In this repo, you can find:
- The MINERVA-OSN dataset, which is compressed in a zip file
- A copy of the survey we shared among OSN researchers.
This repository contains the Minerva-OSN dataset. In the dataset, you can find scientific articles metadata such as Title, Year, Venue, Authors, Abstract that are related to Online Social Networks. Starting from 1 million articles gathered by Computer Science and Engineering Venues (conferences and journals) published after 2006, we looked for OSN (e.g., Facebook, Twitter) mentioned in the Abstract.
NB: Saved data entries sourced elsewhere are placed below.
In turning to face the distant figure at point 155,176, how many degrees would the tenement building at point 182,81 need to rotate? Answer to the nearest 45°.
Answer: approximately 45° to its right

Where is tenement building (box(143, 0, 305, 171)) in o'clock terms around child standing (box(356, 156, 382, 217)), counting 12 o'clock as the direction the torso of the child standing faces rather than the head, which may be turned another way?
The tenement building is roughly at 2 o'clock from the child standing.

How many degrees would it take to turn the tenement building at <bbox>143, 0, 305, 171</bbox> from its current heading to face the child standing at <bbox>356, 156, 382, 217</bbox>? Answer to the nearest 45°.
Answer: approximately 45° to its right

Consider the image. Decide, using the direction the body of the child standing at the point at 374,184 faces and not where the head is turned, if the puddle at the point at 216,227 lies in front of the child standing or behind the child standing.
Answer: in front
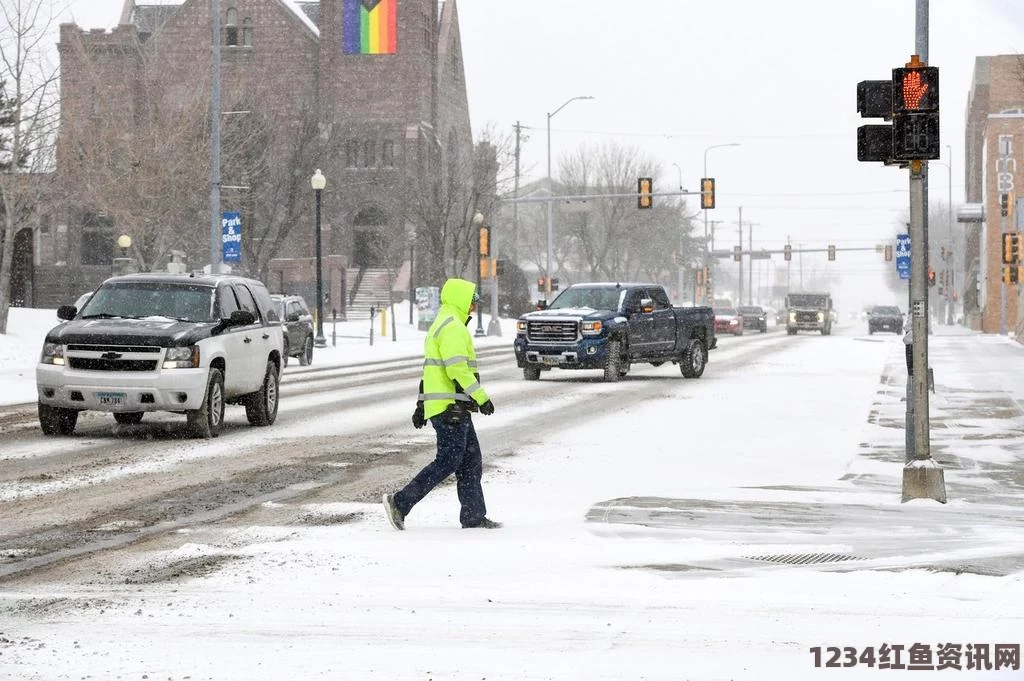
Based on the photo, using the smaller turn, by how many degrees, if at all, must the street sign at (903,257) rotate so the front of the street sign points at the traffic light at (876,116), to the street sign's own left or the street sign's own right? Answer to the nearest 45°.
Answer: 0° — it already faces it

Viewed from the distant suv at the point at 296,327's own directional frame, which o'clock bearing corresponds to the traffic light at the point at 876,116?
The traffic light is roughly at 10 o'clock from the distant suv.

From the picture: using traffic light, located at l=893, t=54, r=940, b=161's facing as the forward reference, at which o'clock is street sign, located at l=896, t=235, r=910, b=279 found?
The street sign is roughly at 6 o'clock from the traffic light.

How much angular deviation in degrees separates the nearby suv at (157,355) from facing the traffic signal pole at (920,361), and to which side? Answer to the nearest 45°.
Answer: approximately 90° to its left

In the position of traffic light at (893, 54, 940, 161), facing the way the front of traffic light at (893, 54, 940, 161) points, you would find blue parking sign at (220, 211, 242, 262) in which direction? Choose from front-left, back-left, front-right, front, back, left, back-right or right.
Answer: back-right

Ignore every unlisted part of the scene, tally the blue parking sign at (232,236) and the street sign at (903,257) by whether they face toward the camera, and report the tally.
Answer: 2
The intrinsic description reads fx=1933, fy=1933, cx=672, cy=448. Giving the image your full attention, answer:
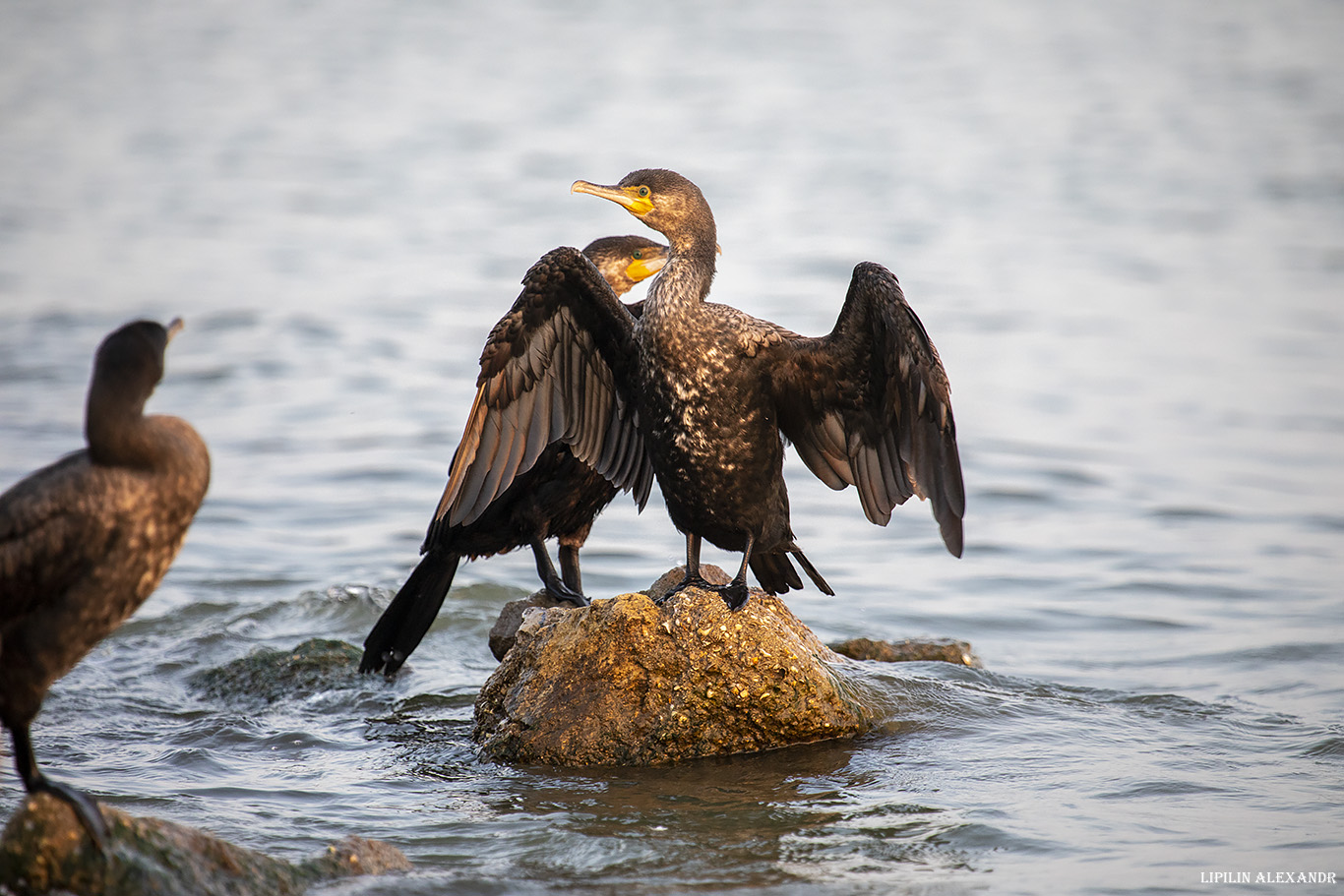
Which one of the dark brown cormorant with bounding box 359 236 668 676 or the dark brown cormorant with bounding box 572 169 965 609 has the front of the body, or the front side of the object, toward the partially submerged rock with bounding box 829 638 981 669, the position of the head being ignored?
the dark brown cormorant with bounding box 359 236 668 676

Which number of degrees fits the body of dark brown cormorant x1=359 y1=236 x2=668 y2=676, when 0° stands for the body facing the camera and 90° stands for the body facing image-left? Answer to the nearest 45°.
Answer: approximately 270°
The Minerva-OSN dataset is the result of this process, and it contains all those scientific articles with at least one mention. We highlight that, therefore, each paper in Minerva-OSN is linked with one or more Online Social Networks.
NOTE: we do not guarantee that our heuristic for gathering OSN scientific articles is perfect, and, therefore some articles might be missing or, vice-versa, we might include articles not relevant to the scope of this research. Two experts manually evaluated the heuristic by inspecting the retrieved articles: this process allowed us to spot and address pitfalls such as homonyms (the name of OSN might have multiple meanings -- like Faces). We kept articles containing homonyms if they also contained keywords related to OSN (e.g., social). Therefore, the manual inspection phase reduced the introduction of erroneous articles in our dataset, making our contribution more robust.
You can find the code to reproduce the topic modeling (ipynb). We executed the code in the following machine:
- OS: Ubuntu 22.04 LTS
- Machine Model: DELL ALIENWARE AURORA R15
- Processor: 13th Gen Intel(R) Core(TM) i7-13700F 2.10 GHz
- GPU: NVIDIA GeForce RTX 4070 Ti
The code can be executed in approximately 10 minutes. Note that we utilize LLAMA-2, to which you need to get access through HuggingFace. (https://huggingface.co/docs/transformers/main/model_doc/llama2)
NOTE: all our analyses involves unsupervised machine learning techniques. The various hyperparameters involved have been set by looking at state-of-the-art techniques and with manual analyses of two experts in the field.